Bref, le trajet se déroule ainsi, surprenant, agréable, poétique.
Je repense à cette journée que j’ai voulu minutieusement organiser. Dont j’ai anticipé chaque minute.
A tout ce que je privais de mon présent, pour prévoir l’avenir.
Je me détends et me laisse emporter maintenant par le mouvement de la journée, et à présent, je suis le courant.
Une scène me revient en mémoire, soudain. C’était il y a quelques semaines.
Un adulte et un enfant.
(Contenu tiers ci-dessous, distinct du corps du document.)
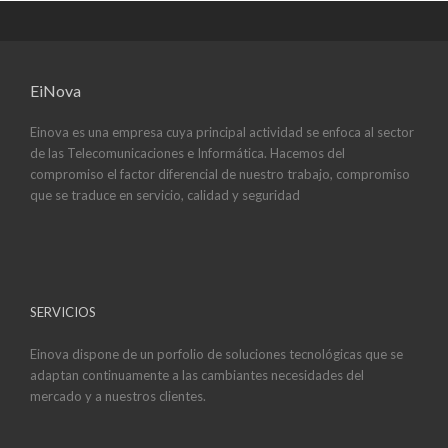
EiNova
Einova es una empresa cuya principal actividad se enfoca al sector
de las Telecomunicaciones e Informática. Hacemos del
compromiso el factor diferencial de nuestro trabajo, compromiso
que se traduce en servicio, calidad y seguridad
SERVICIOS
Einova dispone de un porfolio de soluciones tecnológicas que se
adaptan continuamente a las cambiantes necesidades del
mercado y a nuestros clientes.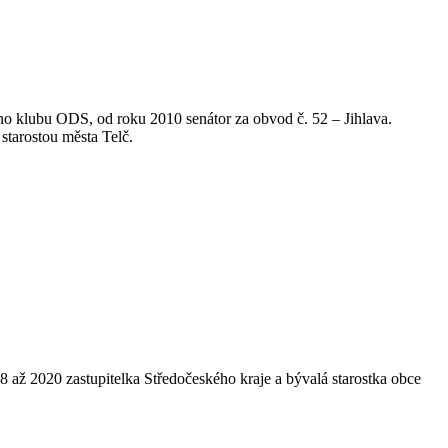
ého klubu ODS, od roku 2010 senátor za obvod č. 52 – Jihlava.
starostou města Telč.
 až 2020 zastupitelka Středočeského kraje a bývalá starostka obce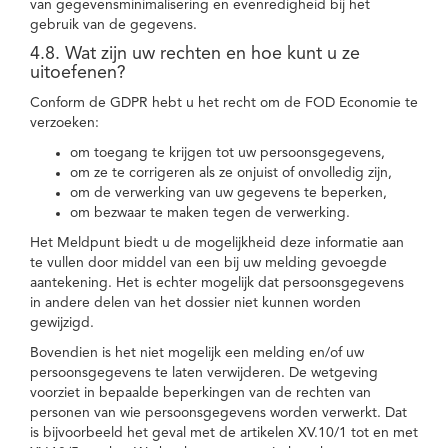
van gegevensminimalisering en evenredigheid bij het
gebruik van de gegevens.
4.8. Wat zijn uw rechten en hoe kunt u ze
uitoefenen?
Conform de GDPR hebt u het recht om de FOD Economie te
verzoeken:
om toegang te krijgen tot uw persoonsgegevens,
om ze te corrigeren als ze onjuist of onvolledig zijn,
om de verwerking van uw gegevens te beperken,
om bezwaar te maken tegen de verwerking.
Het Meldpunt biedt u de mogelijkheid deze informatie aan
te vullen door middel van een bij uw melding gevoegde
aantekening. Het is echter mogelijk dat persoonsgegevens
in andere delen van het dossier niet kunnen worden
gewijzigd.
Bovendien is het niet mogelijk een melding en/of uw
persoonsgegevens te laten verwijderen. De wetgeving
voorziet in bepaalde beperkingen van de rechten van
personen van wie persoonsgegevens worden verwerkt. Dat
is bijvoorbeeld het geval met de artikelen XV.10/1 tot en met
Tous deux ont très faim, et on vient de poser sous leur museau affamé des assiettes fumantes.
L’adulte, se jette sur son assiette, et se goinffrant: Qu’est-ce qu’on va être bien après manger! Qu’est-ce qu’elle sera bonne la sieste après ce bon repas!
L’enfant, doucement: C’est pas ce qu’il faut dire. Il faut dire, on est en train d’être bien, et on est en train de manger. Après, ce sera un autre moment. Et pour le moment, on est en train de manger, et on est en train d’être bien de manger. Tu comprends?
L’adulte, interdit, et comme pris en faute: J’avais jamais envisagé ça comme ça…
L’enfant: c’est ça, profiter du moment présent en fait. On devrait inventer un nouveau temps dans la conjugaison, un temps où on est « en train ».
Et c’était ça. J’avais si minutieusement organisé ma journée, nerveuse, agacée, j’avais tant pesté contre cette poisse et ces contretemps, que j’en avais oublié le moment présent. Et le moment présent m’avait offert un moment précieux.
Le reste? Le reste, après tout, je réalise, le reste peut attendre.
En moi, plus une once de colère, seulement de la bonne humeur. J’étais subitement reconnaissante.
Pour le moment, je suis « en train de bavarder » avec un taxi qui connait toutes les robayyat d’Omar Khayyam, un taxi ancien communiste et élève de Zafzaf. Et je suis « en train d’être » bien.